Dive Brief:
- Otonomy Inc. crashed on Wednesday after halting development for a main pipeline candidate due to its clear failure in late-stage testing.
- The Phase 3 AVERTS-1 trial evaluated Otonomy's Otividex against placebo as a treatment for Ménière’s disease, an ear condition that can cause vertigo and ultimately hearing loss. Results showed that Otividex didn't significantly outperform placebo across any key metric, including the number of days patients definitively experienced vertigo — the trial's primary endpoint.
- Otonomy shares opened at $3.80 apiece on Wednesday, down nearly 82% from the prior day's close. The company is now undergoing a strategic review of its pipeline, as well as commercialization activities related to its sole marketed product, Otiprio.
Dive Insight:
Patients in the experimental arm of AVERTS-1 demonstrated a 58% reduction in definitive vertigo days (DVD) after three months of treatment versus 55% for those in the control group — an outcome that is quite disparate from earlier clinical studies. In one Phase 2b investigation, for instance, Otividex (dexamethasone)-treated patients had a 73% DVD reduction compared to 43% for those on placebo.
Otonomy leadership said the AVERTS-1 results were shocking, especially in lieu of previous readouts, during an Aug. 30 investor call. Pressed by analysts as to why this latest trial ended so definitively negative, the company said it hadn't had enough time to evaluate.
"Anything that we would say at this point would be pure speculation; there is nothing in the data to indicate that there was any failure either of trial conduct or of the selection of patients based on the criteria we had set forth or with regards to clinical sites variation," CEO David Weber said on the call.
Weber added that the main difference with AVERTS-1 versus other trials was that it focused on patient-reported outcomes. But Chief Scientific Officer Kathie Bishop, also on the call, stressed that dropout rates, daily diary compliance and patient demographics were similar between the experimental and control groups, which had 83 and 82 patients, respectively.

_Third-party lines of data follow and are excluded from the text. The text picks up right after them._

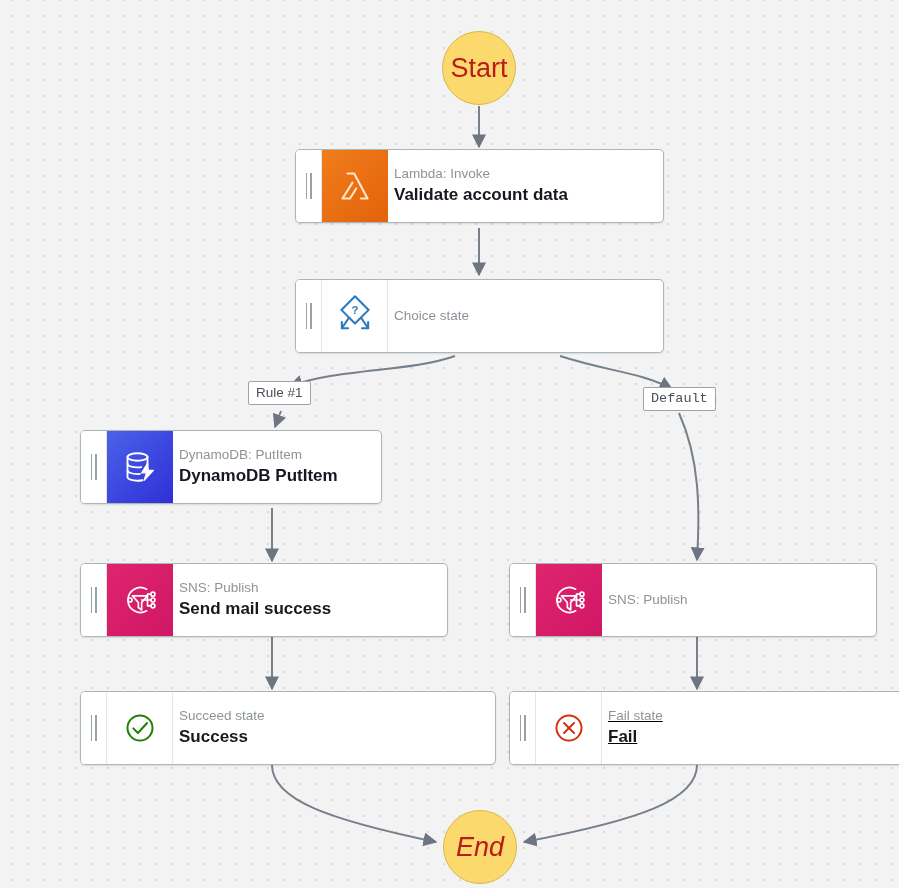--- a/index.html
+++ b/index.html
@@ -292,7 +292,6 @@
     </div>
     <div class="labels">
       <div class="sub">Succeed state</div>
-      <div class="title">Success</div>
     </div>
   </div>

"At this point we have no explanation for the unequivocal negative results of this trial," she said.
As Otonomy works to identify exactly what happened in AVERTS-1, it has suspended all other clinical development of Otividex, including the Phase 3 AVERTS-2 trial for patients with Meniere's disease and a Phase 2 trial for patients with cisplatin-induced hearing loss. The drugmaker announced on Wednesday it is conducting pipeline and commercialization reviews as well.
In June, Otonomy finished revamping the sales team for Otiprio (ciprofloxacin otic suspension), its only marketed product. Weber said his company will look at full-year results to see whether those changes made a difference in uptake or sales of the drug. Otonomy reported $326,000 in net product sales in the second quarter of 2017, as well as $22.3 million in cash and cash equivalents.

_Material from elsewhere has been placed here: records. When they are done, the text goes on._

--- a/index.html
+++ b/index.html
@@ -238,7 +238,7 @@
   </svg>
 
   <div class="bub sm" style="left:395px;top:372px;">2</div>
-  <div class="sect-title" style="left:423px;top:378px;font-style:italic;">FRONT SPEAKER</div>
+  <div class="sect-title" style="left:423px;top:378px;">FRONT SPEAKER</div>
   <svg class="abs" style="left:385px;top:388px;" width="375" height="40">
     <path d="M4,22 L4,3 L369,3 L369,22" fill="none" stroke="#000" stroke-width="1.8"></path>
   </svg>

Otiprio appears to be Otonomy's best bet at salvaging shareholder confidence. The drug has a March target action date for the acute otitis externa (AOE) indication and is in clinical development for acute otitis media with tubes (AOMT).
"Both of those — AOE and AOMT — we view as more than doubling the market potential for Otiprio," Weber said. "Additionally, and importantly, both are indications that are in the physician's office, so they are not driven by or have involvement of facilities where, of course, you need formulary review."